Collection entries

- - - - - - -

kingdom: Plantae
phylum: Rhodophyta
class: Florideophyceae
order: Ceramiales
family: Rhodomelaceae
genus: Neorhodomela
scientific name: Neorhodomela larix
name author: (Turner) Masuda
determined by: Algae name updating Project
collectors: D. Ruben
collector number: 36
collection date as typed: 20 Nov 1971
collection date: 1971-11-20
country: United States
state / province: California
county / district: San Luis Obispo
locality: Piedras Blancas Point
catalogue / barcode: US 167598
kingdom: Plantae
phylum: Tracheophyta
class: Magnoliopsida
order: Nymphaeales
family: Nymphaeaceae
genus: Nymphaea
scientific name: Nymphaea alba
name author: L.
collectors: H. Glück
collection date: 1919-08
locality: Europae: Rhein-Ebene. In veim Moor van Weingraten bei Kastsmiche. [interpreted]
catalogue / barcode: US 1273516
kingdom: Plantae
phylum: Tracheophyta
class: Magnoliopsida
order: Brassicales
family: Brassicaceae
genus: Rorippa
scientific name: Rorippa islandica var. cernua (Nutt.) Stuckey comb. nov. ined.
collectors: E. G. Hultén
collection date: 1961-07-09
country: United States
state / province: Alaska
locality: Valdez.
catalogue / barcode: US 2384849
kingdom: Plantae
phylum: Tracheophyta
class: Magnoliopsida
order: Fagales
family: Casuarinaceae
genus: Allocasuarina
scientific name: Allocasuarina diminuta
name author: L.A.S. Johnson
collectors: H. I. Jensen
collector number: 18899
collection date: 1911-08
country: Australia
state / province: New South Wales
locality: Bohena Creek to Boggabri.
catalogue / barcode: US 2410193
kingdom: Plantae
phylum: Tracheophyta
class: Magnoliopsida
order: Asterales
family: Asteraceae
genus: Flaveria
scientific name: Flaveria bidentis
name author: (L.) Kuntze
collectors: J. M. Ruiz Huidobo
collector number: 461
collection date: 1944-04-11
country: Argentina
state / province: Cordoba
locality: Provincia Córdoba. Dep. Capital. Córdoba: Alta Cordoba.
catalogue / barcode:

- - - - - - -

## TASK REQUIREMENTS
Please reproduce all the entries with "collectors" swapped for "collected by" wherever it occurs, keeping everything else identical.

## EXERCISE RESPONSE
kingdom: Plantae
phylum: Rhodophyta
class: Florideophyceae
order: Ceramiales
family: Rhodomelaceae
genus: Neorhodomela
scientific name: Neorhodomela larix
name author: (Turner) Masuda
determined by: Algae name updating Project
collected by: D. Ruben
collector number: 36
collection date as typed: 20 Nov 1971
collection date: 1971-11-20
country: United States
state / province: California
county / district: San Luis Obispo
locality: Piedras Blancas Point
catalogue / barcode: US 167598
kingdom: Plantae
phylum: Tracheophyta
class: Magnoliopsida
order: Nymphaeales
family: Nymphaeaceae
genus: Nymphaea
scientific name: Nymphaea alba
name author: L.
collected by: H. Glück
collection date: 1919-08
locality: Europae: Rhein-Ebene. In veim Moor van Weingraten bei Kastsmiche. [interpreted]
catalogue / barcode: US 1273516
kingdom: Plantae
phylum: Tracheophyta
class: Magnoliopsida
order: Brassicales
family: Brassicaceae
genus: Rorippa
scientific name: Rorippa islandica var. cernua (Nutt.) Stuckey comb. nov. ined.
collected by: E. G. Hultén
collection date: 1961-07-09
country: United States
state / province: Alaska
locality: Valdez.
catalogue / barcode: US 2384849
kingdom: Plantae
phylum: Tracheophyta
class: Magnoliopsida
order: Fagales
family: Casuarinaceae
genus: Allocasuarina
scientific name: Allocasuarina diminuta
name author: L.A.S. Johnson
collected by: H. I. Jensen
collector number: 18899
collection date: 1911-08
country: Australia
state / province: New South Wales
locality: Bohena Creek to Boggabri.
catalogue / barcode: US 2410193
kingdom: Plantae
phylum: Tracheophyta
class: Magnoliopsida
order: Asterales
family: Asteraceae
genus: Flaveria
scientific name: Flaveria bidentis
name author: (L.) Kuntze
collected by: J. M. Ruiz Huidobo
collector number: 461
collection date: 1944-04-11
country: Argentina
state / province: Cordoba
locality: Provincia Córdoba. Dep. Capital. Córdoba: Alta Cordoba.
catalogue / barcode:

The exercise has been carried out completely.